# [What this task involves]
In the answer, every entry must appear exactly as given.

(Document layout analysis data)
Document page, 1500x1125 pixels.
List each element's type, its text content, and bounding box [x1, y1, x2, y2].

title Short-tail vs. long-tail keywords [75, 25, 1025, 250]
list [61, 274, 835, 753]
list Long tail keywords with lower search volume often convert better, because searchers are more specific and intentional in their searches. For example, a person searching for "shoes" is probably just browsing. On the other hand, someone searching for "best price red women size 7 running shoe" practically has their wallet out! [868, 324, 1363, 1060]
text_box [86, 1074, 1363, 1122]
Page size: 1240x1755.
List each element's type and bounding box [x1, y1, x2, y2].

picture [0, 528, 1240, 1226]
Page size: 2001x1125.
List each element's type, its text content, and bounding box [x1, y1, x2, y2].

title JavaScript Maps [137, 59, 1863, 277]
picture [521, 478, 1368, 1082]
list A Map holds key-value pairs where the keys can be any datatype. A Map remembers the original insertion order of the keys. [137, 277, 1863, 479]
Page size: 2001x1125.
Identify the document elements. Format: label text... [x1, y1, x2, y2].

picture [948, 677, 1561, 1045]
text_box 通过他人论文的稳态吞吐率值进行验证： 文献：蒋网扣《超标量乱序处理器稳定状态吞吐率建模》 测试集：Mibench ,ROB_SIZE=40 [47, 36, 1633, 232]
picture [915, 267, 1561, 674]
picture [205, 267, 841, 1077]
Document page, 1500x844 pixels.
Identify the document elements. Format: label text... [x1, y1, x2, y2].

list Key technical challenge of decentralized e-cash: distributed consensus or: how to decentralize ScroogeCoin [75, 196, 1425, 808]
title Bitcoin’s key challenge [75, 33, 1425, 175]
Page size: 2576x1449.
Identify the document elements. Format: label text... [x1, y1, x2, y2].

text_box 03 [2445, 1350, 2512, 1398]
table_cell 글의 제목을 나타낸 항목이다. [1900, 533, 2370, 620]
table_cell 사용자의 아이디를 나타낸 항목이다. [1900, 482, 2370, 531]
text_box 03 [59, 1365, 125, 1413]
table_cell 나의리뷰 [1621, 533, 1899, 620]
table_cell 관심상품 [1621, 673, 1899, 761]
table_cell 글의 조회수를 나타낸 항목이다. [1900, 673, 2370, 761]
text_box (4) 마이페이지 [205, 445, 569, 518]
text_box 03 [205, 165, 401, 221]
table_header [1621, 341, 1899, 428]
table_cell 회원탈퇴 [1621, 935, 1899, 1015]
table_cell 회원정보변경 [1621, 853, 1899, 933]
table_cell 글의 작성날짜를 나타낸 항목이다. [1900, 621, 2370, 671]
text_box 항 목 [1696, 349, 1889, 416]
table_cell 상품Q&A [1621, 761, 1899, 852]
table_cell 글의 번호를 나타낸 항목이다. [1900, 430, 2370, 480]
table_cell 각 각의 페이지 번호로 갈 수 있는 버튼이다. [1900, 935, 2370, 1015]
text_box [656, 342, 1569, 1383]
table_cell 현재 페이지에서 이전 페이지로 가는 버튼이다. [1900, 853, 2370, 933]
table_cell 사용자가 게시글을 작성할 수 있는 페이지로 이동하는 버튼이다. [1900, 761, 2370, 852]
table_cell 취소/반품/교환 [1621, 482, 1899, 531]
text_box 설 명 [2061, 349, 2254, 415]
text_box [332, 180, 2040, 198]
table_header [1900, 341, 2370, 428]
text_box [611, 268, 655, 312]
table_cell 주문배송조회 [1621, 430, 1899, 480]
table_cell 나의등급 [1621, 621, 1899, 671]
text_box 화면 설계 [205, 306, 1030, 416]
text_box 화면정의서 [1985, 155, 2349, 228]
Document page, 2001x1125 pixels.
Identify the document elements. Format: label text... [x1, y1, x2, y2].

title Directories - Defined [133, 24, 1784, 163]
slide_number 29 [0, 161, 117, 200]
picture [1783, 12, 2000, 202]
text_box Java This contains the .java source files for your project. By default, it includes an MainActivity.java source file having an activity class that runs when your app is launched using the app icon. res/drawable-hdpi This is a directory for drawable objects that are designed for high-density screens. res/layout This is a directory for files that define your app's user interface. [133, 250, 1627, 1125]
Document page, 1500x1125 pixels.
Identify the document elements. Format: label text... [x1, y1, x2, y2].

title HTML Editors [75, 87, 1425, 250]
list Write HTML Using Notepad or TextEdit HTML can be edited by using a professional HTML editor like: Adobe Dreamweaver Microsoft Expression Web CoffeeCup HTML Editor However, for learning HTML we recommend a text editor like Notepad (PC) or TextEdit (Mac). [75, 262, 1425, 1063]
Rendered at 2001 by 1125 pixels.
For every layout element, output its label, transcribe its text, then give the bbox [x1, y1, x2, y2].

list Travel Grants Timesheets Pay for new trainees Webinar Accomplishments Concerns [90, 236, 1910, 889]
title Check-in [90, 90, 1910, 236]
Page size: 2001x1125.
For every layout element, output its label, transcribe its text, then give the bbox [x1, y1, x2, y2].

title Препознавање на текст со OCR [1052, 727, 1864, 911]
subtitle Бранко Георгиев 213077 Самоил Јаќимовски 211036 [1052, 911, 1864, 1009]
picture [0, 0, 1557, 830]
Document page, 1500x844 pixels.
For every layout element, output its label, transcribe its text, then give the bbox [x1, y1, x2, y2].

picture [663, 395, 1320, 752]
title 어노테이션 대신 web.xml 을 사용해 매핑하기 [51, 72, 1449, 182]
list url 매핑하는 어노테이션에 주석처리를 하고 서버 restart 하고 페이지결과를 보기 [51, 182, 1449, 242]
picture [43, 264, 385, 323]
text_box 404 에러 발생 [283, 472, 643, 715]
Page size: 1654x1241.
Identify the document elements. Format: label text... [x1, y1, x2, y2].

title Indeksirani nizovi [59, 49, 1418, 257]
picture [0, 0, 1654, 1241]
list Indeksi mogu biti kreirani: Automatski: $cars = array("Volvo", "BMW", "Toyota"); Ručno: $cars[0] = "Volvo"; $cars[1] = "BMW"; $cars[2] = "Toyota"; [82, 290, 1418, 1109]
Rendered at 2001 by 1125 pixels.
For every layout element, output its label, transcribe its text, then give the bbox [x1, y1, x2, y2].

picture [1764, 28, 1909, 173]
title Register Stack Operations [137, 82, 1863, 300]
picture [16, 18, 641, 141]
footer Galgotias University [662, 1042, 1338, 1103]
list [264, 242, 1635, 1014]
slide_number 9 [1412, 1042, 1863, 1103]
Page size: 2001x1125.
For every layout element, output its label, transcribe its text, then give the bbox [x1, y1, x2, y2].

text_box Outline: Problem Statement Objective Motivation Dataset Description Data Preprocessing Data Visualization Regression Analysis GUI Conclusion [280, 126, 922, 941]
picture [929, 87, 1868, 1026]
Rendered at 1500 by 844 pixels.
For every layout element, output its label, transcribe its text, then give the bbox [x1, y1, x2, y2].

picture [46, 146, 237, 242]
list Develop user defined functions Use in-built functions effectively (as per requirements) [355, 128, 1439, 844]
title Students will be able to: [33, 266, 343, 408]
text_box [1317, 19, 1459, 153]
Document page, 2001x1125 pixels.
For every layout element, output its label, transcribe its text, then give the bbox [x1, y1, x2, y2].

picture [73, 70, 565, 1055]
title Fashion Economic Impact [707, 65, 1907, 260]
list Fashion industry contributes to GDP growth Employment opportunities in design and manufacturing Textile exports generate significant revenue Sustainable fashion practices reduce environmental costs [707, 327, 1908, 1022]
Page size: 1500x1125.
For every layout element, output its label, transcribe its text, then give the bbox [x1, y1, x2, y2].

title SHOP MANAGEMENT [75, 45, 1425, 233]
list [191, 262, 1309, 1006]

# [Written reply]
Document page, 1500x1125 pixels.
List each element's type, its text content, and bounding box [x1, y1, x2, y2].

title Short-tail vs. long-tail keywords [75, 25, 1025, 250]
list [61, 274, 835, 753]
list Long tail keywords with lower search volume often convert better, because searchers are more specific and intentional in their searches. For example, a person searching for "shoes" is probably just browsing. On the other hand, someone searching for "best price red women size 7 running shoe" practically has their wallet out! [868, 324, 1363, 1060]
text_box [86, 1074, 1363, 1122]
Page size: 1240x1755.
List each element's type and bounding box [x1, y1, x2, y2].

picture [0, 528, 1240, 1226]
Page size: 2001x1125.
List each element's type, its text content, and bounding box [x1, y1, x2, y2].

title JavaScript Maps [137, 59, 1863, 277]
picture [521, 478, 1368, 1082]
list A Map holds key-value pairs where the keys can be any datatype. A Map remembers the original insertion order of the keys. [137, 277, 1863, 479]
Page size: 2001x1125.
Identify the document elements. Format: label text... [x1, y1, x2, y2].

picture [948, 677, 1561, 1045]
text_box 通过他人论文的稳态吞吐率值进行验证： 文献：蒋网扣《超标量乱序处理器稳定状态吞吐率建模》 测试集：Mibench ,ROB_SIZE=40 [47, 36, 1633, 232]
picture [915, 267, 1561, 674]
picture [205, 267, 841, 1077]
Document page, 1500x844 pixels.
Identify the document elements. Format: label text... [x1, y1, x2, y2].

list Key technical challenge of decentralized e-cash: distributed consensus or: how to decentralize ScroogeCoin [75, 196, 1425, 808]
title Bitcoin’s key challenge [75, 33, 1425, 175]
Page size: 2576x1449.
Identify the document elements. Format: label text... [x1, y1, x2, y2].

text_box 03 [2445, 1350, 2512, 1398]
table_cell 글의 제목을 나타낸 항목이다. [1900, 533, 2370, 620]
table_cell 사용자의 아이디를 나타낸 항목이다. [1900, 482, 2370, 531]
text_box 03 [59, 1365, 125, 1413]
table_cell 나의리뷰 [1621, 533, 1899, 620]
table_cell 관심상품 [1621, 673, 1899, 761]
table_cell 글의 조회수를 나타낸 항목이다. [1900, 673, 2370, 761]
text_box (4) 마이페이지 [205, 445, 569, 518]
text_box 03 [205, 165, 401, 221]
table_header [1621, 341, 1899, 428]
table_cell 회원탈퇴 [1621, 935, 1899, 1015]
table_cell 회원정보변경 [1621, 853, 1899, 933]
table_cell 글의 작성날짜를 나타낸 항목이다. [1900, 621, 2370, 671]
text_box 항 목 [1696, 349, 1889, 416]
table_cell 상품Q&A [1621, 761, 1899, 852]
table_cell 글의 번호를 나타낸 항목이다. [1900, 430, 2370, 480]
table_cell 각 각의 페이지 번호로 갈 수 있는 버튼이다. [1900, 935, 2370, 1015]
text_box [656, 342, 1569, 1383]
table_cell 현재 페이지에서 이전 페이지로 가는 버튼이다. [1900, 853, 2370, 933]
table_cell 사용자가 게시글을 작성할 수 있는 페이지로 이동하는 버튼이다. [1900, 761, 2370, 852]
table_cell 취소/반품/교환 [1621, 482, 1899, 531]
text_box 설 명 [2061, 349, 2254, 415]
text_box [332, 180, 2040, 198]
table_header [1900, 341, 2370, 428]
text_box [611, 268, 655, 312]
table_cell 주문배송조회 [1621, 430, 1899, 480]
table_cell 나의등급 [1621, 621, 1899, 671]
text_box 화면 설계 [205, 306, 1030, 416]
text_box 화면정의서 [1985, 155, 2349, 228]
Document page, 2001x1125 pixels.
Identify the document elements. Format: label text... [x1, y1, x2, y2].

title Directories - Defined [133, 24, 1784, 163]
slide_number 29 [0, 161, 117, 200]
picture [1783, 12, 2000, 202]
text_box Java This contains the .java source files for your project. By default, it includes an MainActivity.java source file having an activity class that runs when your app is launched using the app icon. res/drawable-hdpi This is a directory for drawable objects that are designed for high-density screens. res/layout This is a directory for files that define your app's user interface. [133, 250, 1627, 1125]
Document page, 1500x1125 pixels.
Identify the document elements. Format: label text... [x1, y1, x2, y2].

title HTML Editors [75, 87, 1425, 250]
list Write HTML Using Notepad or TextEdit HTML can be edited by using a professional HTML editor like: Adobe Dreamweaver Microsoft Expression Web CoffeeCup HTML Editor However, for learning HTML we recommend a text editor like Notepad (PC) or TextEdit (Mac). [75, 262, 1425, 1063]
Rendered at 2001 by 1125 pixels.
For every layout element, output its label, transcribe its text, then give the bbox [x1, y1, x2, y2].

list Travel Grants Timesheets Pay for new trainees Webinar Accomplishments Concerns [90, 236, 1910, 889]
title Check-in [90, 90, 1910, 236]
Page size: 2001x1125.
For every layout element, output its label, transcribe its text, then give the bbox [x1, y1, x2, y2].

title Препознавање на текст со OCR [1052, 727, 1864, 911]
subtitle Бранко Георгиев 213077 Самоил Јаќимовски 211036 [1052, 911, 1864, 1009]
picture [0, 0, 1557, 830]
Document page, 1500x844 pixels.
For every layout element, output its label, transcribe its text, then give the bbox [x1, y1, x2, y2].

picture [663, 395, 1320, 752]
title 어노테이션 대신 web.xml 을 사용해 매핑하기 [51, 72, 1449, 182]
list url 매핑하는 어노테이션에 주석처리를 하고 서버 restart 하고 페이지결과를 보기 [51, 182, 1449, 242]
picture [43, 264, 385, 323]
text_box 404 에러 발생 [283, 472, 643, 715]
Page size: 1654x1241.
Identify the document elements. Format: label text... [x1, y1, x2, y2].

title Indeksirani nizovi [59, 49, 1418, 257]
picture [0, 0, 1654, 1241]
list Indeksi mogu biti kreirani: Automatski: $cars = array("Volvo", "BMW", "Toyota"); Ručno: $cars[0] = "Volvo"; $cars[1] = "BMW"; $cars[2] = "Toyota"; [82, 290, 1418, 1109]
Rendered at 2001 by 1125 pixels.
For every layout element, output its label, transcribe its text, then give the bbox [x1, y1, x2, y2].

picture [1764, 28, 1909, 173]
title Register Stack Operations [137, 82, 1863, 300]
picture [16, 18, 641, 141]
footer Galgotias University [662, 1042, 1338, 1103]
list [264, 242, 1635, 1014]
slide_number 9 [1412, 1042, 1863, 1103]
Page size: 2001x1125.
For every layout element, output its label, transcribe its text, then give the bbox [x1, y1, x2, y2].

text_box Outline: Problem Statement Objective Motivation Dataset Description Data Preprocessing Data Visualization Regression Analysis GUI Conclusion [280, 126, 922, 941]
picture [929, 87, 1868, 1026]
Rendered at 1500 by 844 pixels.
For every layout element, output its label, transcribe its text, then give the bbox [x1, y1, x2, y2].

picture [46, 146, 237, 242]
list Develop user defined functions Use in-built functions effectively (as per requirements) [355, 128, 1439, 844]
title Students will be able to: [33, 266, 343, 408]
text_box [1317, 19, 1459, 153]
Document page, 2001x1125 pixels.
For every layout element, output its label, transcribe its text, then give the bbox [x1, y1, x2, y2].

picture [73, 70, 565, 1055]
title Fashion Economic Impact [707, 65, 1907, 260]
list Fashion industry contributes to GDP growth Employment opportunities in design and manufacturing Textile exports generate significant revenue Sustainable fashion practices reduce environmental costs [707, 327, 1908, 1022]
Page size: 1500x1125.
For every layout element, output its label, transcribe its text, then give the bbox [x1, y1, x2, y2].

title SHOP MANAGEMENT [75, 45, 1425, 233]
list [191, 262, 1309, 1006]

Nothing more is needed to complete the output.